**What you are asked to do**
From the first line down to the line containing "17: (891, 175, 8.33)", print the records below exactly, leaving every picture out.

===

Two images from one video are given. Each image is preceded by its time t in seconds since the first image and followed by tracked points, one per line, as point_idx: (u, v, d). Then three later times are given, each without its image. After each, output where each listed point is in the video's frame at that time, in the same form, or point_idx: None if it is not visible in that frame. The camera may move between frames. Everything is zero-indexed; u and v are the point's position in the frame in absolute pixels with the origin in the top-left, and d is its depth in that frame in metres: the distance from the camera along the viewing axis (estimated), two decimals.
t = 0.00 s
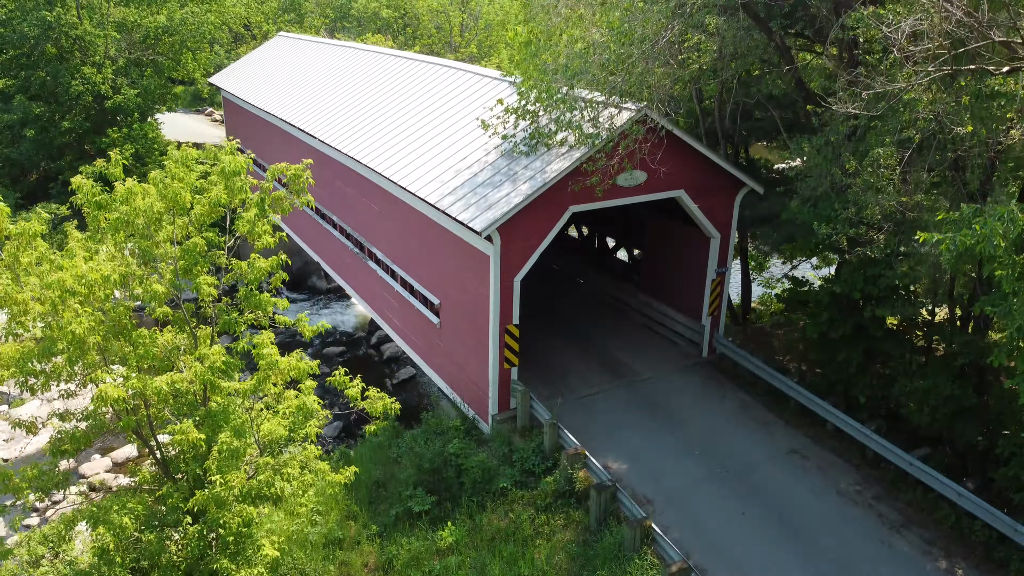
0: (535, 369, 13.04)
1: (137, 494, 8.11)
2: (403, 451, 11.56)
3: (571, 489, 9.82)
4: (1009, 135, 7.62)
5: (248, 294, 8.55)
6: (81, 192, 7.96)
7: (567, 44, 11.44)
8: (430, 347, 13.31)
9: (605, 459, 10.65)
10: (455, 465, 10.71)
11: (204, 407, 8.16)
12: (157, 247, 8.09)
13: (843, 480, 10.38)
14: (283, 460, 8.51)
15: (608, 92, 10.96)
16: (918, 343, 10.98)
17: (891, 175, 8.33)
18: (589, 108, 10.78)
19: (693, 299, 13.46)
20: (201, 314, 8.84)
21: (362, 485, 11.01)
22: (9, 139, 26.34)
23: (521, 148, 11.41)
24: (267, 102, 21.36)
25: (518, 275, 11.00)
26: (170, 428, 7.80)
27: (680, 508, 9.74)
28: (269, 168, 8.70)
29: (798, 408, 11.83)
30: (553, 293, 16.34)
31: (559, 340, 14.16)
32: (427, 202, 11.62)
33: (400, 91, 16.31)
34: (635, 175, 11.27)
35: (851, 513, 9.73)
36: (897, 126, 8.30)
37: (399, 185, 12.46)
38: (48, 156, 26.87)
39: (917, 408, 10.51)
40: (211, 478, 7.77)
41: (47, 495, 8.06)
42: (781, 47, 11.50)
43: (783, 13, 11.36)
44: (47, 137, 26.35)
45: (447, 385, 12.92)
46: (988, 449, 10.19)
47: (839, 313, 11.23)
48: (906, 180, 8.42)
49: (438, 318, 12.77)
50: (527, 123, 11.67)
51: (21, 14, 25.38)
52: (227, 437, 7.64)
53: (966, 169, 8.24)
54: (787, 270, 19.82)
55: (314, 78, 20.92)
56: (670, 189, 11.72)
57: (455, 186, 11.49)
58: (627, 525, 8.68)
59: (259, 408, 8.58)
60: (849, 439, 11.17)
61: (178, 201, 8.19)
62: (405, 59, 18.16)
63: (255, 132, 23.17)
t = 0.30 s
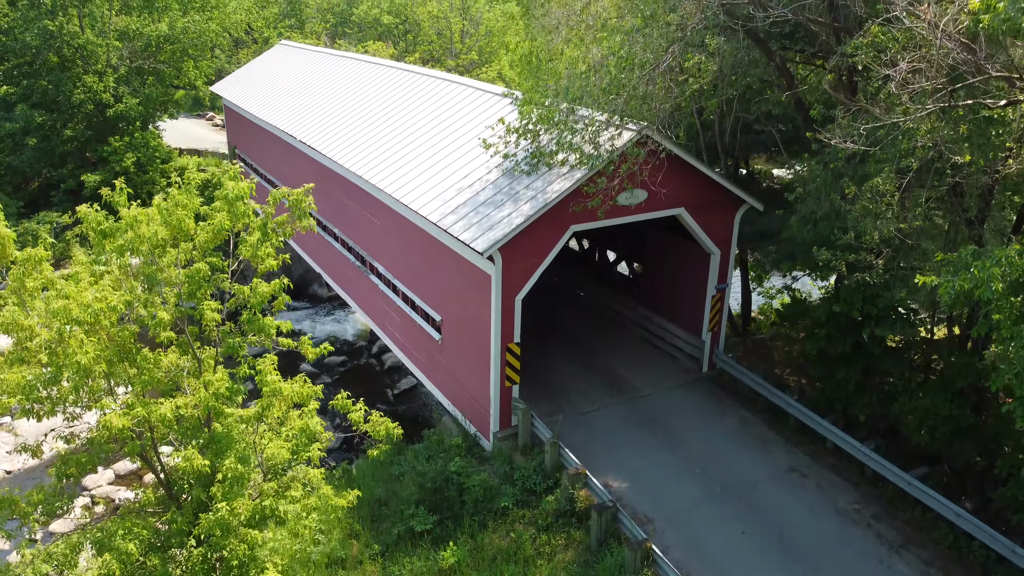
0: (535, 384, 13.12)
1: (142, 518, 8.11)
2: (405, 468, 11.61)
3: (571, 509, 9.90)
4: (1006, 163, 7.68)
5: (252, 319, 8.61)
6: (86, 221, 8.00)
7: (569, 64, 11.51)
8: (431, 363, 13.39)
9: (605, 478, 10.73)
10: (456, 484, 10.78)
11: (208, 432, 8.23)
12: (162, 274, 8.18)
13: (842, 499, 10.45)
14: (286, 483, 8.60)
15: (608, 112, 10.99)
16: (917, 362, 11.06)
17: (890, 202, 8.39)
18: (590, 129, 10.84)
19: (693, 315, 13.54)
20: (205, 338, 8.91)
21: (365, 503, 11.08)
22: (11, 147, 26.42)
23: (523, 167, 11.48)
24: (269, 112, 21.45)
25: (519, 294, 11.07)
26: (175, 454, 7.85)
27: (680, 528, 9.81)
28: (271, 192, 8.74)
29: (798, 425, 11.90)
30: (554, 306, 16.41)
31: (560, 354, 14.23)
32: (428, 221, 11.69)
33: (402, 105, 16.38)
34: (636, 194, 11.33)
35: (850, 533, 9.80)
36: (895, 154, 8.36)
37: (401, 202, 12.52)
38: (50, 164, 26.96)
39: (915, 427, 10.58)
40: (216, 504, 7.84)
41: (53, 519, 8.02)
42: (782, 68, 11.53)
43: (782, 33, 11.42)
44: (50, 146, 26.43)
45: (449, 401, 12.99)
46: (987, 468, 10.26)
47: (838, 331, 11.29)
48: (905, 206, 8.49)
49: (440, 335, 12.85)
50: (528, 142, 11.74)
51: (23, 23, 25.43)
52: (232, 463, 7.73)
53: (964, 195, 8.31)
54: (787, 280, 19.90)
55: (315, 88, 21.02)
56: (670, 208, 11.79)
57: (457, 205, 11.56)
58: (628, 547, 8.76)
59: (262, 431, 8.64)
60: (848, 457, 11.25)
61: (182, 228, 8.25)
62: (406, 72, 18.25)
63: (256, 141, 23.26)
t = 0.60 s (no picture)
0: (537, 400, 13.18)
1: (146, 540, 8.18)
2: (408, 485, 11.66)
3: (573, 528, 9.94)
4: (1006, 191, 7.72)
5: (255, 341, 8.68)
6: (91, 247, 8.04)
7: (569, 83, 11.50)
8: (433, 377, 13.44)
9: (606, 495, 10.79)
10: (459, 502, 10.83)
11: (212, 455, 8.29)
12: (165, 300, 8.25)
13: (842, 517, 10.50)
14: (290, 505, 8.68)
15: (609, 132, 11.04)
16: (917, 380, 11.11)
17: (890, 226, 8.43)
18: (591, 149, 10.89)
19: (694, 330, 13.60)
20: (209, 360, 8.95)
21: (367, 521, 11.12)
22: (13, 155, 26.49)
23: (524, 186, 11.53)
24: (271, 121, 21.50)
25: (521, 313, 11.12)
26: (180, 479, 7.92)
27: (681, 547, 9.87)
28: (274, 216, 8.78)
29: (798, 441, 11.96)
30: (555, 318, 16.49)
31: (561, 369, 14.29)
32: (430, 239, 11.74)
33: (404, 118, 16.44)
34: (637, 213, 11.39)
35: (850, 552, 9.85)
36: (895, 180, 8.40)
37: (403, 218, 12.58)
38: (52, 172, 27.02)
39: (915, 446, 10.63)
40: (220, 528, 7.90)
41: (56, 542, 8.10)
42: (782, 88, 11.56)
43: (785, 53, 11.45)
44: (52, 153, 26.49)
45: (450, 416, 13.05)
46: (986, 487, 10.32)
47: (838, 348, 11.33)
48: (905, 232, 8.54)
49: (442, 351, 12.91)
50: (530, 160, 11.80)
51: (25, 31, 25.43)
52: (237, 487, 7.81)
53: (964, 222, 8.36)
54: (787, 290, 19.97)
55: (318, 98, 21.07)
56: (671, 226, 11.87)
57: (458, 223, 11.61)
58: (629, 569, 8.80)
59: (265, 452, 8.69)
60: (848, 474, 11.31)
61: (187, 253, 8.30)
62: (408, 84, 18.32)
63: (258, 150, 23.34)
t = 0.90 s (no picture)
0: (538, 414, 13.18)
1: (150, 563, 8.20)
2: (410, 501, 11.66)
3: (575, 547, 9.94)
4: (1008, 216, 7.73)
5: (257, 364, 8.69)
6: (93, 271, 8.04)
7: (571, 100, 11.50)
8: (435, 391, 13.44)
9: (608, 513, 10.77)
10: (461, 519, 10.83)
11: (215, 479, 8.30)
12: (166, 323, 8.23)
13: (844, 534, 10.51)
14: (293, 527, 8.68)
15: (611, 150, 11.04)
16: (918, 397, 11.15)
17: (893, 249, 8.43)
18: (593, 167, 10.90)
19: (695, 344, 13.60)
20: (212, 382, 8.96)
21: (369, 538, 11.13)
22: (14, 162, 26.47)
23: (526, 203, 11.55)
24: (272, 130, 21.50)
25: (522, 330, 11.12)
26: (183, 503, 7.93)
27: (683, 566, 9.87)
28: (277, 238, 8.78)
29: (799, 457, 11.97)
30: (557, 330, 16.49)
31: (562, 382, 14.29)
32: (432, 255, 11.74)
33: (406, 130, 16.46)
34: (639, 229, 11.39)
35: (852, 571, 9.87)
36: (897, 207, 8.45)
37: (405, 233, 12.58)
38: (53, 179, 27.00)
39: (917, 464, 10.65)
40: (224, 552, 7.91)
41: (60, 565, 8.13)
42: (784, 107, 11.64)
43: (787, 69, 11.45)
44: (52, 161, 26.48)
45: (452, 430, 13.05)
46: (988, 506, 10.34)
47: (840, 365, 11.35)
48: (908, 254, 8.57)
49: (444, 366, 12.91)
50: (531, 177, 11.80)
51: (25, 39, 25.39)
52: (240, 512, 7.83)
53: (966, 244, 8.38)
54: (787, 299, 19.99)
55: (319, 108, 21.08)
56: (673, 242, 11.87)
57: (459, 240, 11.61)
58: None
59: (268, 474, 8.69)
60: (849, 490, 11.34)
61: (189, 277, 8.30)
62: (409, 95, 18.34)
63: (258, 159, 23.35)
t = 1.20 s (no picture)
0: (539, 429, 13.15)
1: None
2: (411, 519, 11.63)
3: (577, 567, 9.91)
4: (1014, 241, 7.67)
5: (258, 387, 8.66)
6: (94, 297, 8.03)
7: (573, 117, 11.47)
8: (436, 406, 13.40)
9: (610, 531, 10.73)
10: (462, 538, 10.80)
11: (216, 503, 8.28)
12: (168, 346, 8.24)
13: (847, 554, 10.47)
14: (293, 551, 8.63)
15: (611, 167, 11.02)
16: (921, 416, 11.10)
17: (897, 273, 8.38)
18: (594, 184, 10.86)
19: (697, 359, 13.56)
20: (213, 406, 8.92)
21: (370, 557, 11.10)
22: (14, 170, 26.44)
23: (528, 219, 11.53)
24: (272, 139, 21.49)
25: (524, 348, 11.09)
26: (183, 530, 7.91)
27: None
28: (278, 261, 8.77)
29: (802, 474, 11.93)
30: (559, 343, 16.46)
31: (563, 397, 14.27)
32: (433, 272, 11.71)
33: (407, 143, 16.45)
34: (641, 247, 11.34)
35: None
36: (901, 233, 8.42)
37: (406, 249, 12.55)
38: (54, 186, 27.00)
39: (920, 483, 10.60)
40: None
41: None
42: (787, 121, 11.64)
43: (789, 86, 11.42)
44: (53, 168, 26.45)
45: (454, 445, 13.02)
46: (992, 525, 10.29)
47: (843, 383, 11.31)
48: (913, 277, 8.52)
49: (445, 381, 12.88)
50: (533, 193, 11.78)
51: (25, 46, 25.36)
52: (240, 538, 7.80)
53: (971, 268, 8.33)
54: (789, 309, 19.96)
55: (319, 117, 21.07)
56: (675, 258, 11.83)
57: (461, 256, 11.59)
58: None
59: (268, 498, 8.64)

===

**Problem solution**
Two images from one video are given. Each image is preceded by its time t in seconds since the first image and followed by tracked points, one per line, as point_idx: (u, v, d). Then three later times are given, each without its image. After each, output where each listed point is in the video's frame at that time, in the same form, or point_idx: None if it is not visible in that frame. The camera may move between frames. Everything is zero-indexed; u and v are the point's position in the frame in absolute pixels with the origin in the top-left, and d is its depth in that frame in metres: the distance from the camera along the viewing axis (estimated), two decimals.
t = 0.00 s
0: (535, 369, 13.04)
1: (137, 494, 8.11)
2: (403, 451, 11.56)
3: (571, 489, 9.82)
4: (1009, 135, 7.62)
5: (248, 294, 8.55)
6: (81, 192, 7.96)
7: (567, 44, 11.44)
8: (430, 347, 13.31)
9: (605, 459, 10.65)
10: (455, 465, 10.71)
11: (204, 407, 8.16)
12: (157, 247, 8.09)
13: (843, 480, 10.38)
14: (283, 460, 8.51)
15: (608, 92, 10.96)
16: (918, 343, 10.98)
17: (891, 175, 8.33)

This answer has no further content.